Text segment Start Marker
Congrats MarkyP fantastic machine, welcome to the club.


----------



## forzajuve (Feb 2, 2011)

This is becoming an L1 club on here, you guys need your members club ties


----------



## MarkyP (Jan 10, 2013)

I can't believe it's been a week already but as the saying goes - time flies when you're having fun!

Things are getting better and better, I am starting to get consistently good results now that I've got my head around it all.

I've upped the dose to 16g in the standard double basket, don't tamp at all, I'm just using the weight of the tamper with a little nutation and then a polish and 27 seconds later have great results!

I'm still getting a little water left on the puck, so will need to loosen the grind a tad... I'm 4 whole settings from the burrs touching at the moment ! All those issues I thought I had with my grinder are forgotten!!!

I'm loving this.


----------



## coffeechap (Apr 5, 2012)

forzajuve said:


> This is becoming an L1 club on here, you guys need your members club ties


I am on this l1 owners club merchandise,!!!


----------



## Mrboots2u (May 10, 2013)

coffeechap said:


> I am on this l1 owners club merchandise,!!!


Tie? Baseball cap? Pens?


----------



## MarkyP (Jan 10, 2013)

Bumper sticker?


----------



## drude (Apr 22, 2013)

It's a DHL woman round here, but two big boxes came today.


----------



## The Systemic Kid (Nov 23, 2012)

Wonder what that could be?


----------



## MarkyP (Jan 10, 2013)

I'm all for equality...


----------
Text segment End Marker
Data Start Marker
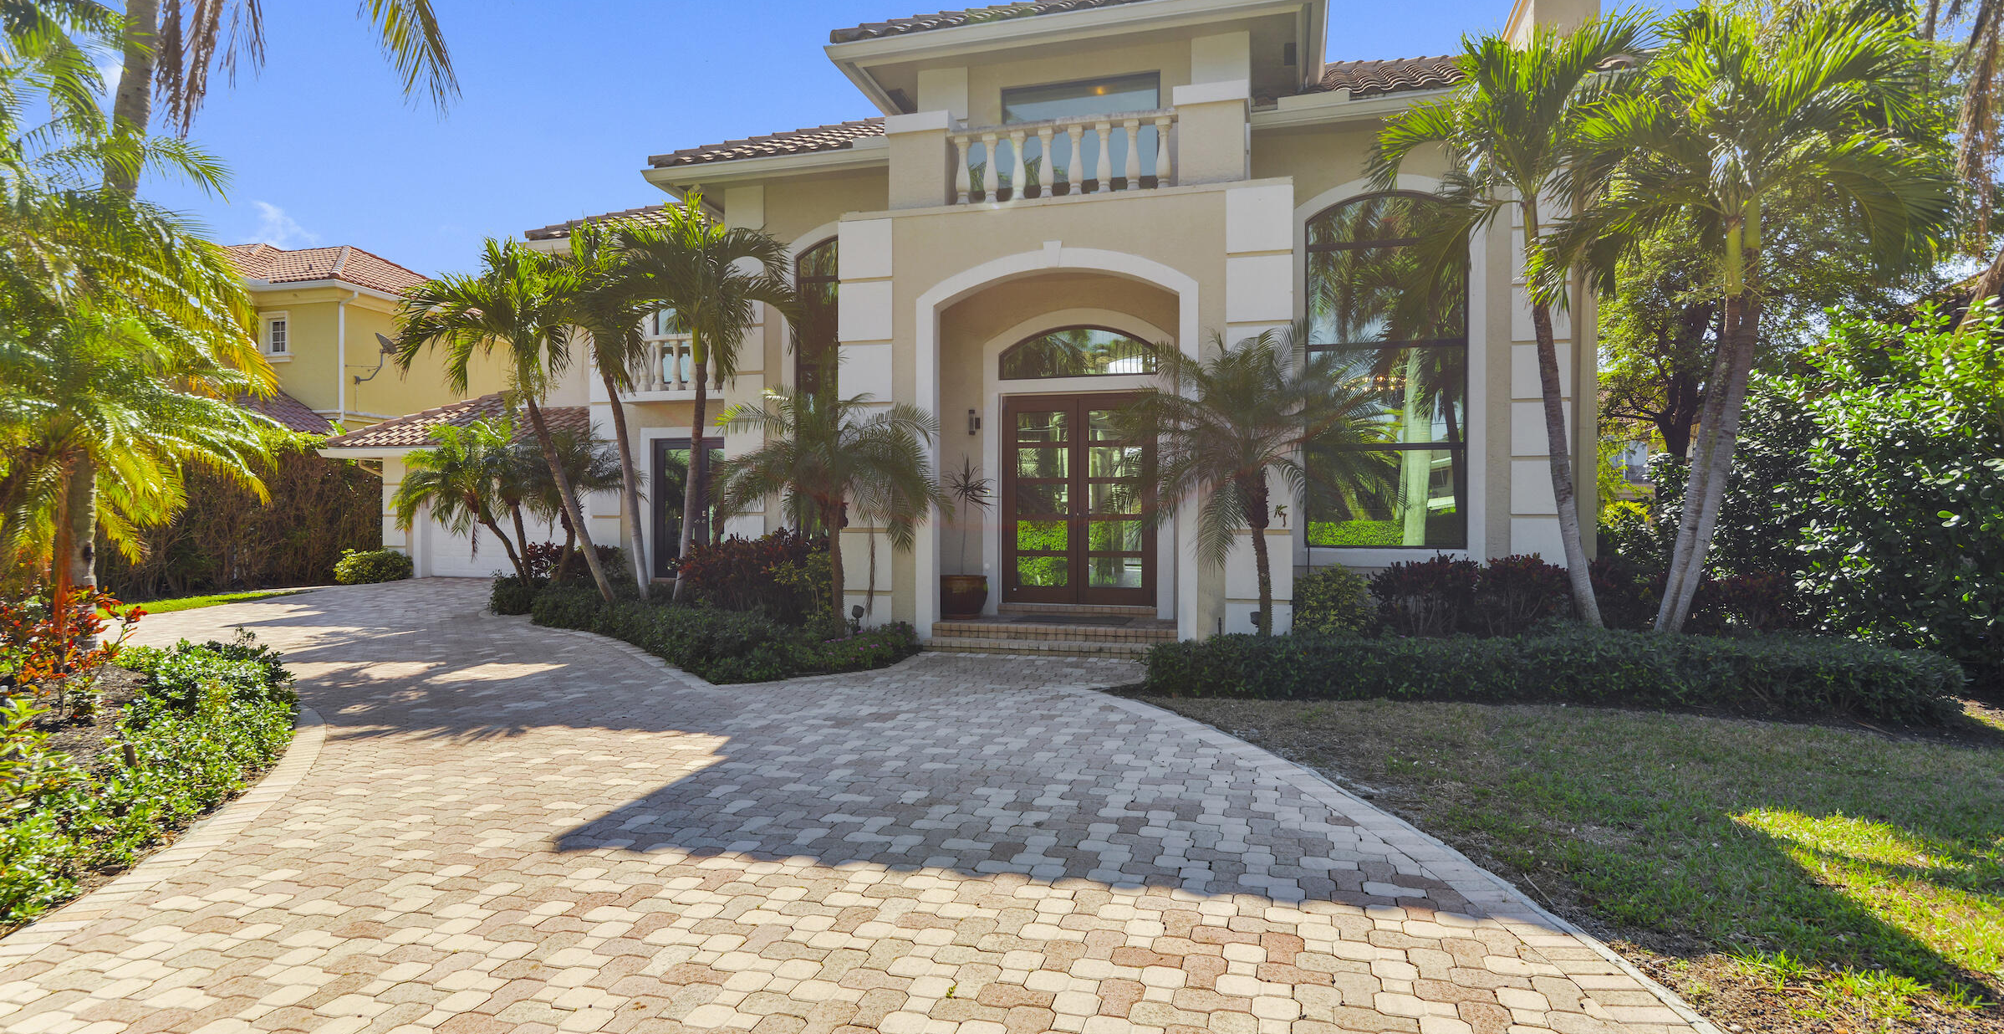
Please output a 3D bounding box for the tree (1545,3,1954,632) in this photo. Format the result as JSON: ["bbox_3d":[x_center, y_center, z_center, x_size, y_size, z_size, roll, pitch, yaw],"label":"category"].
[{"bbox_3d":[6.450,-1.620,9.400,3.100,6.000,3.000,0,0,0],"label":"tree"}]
Data End Marker
Tasks to complete:
1. Output the passage of the forum thread from "Things are getting" up to and including "grinder are forgotten!!!".
2. List every distinct username that appears in a post heading of the forum thread, naming each one once.
The lines above are separate material and are not part of the forum thread.

Outputs in order:
1.
Things are getting better and better, I am starting to get consistently good results now that I've got my head around it all.

I've upped the dose to 16g in the standard double basket, don't tamp at all, I'm just using the weight of the tamper with a little nutation and then a polish and 27 seconds later have great results!

I'm still getting a little water left on the puck, so will need to loosen the grind a tad... I'm 4 whole settings from the burrs touching at the moment ! All those issues I thought I had with my grinder are forgotten!!!

2. forzajuve, MarkyP, coffeechap, Mrboots2u, drude, The Systemic Kid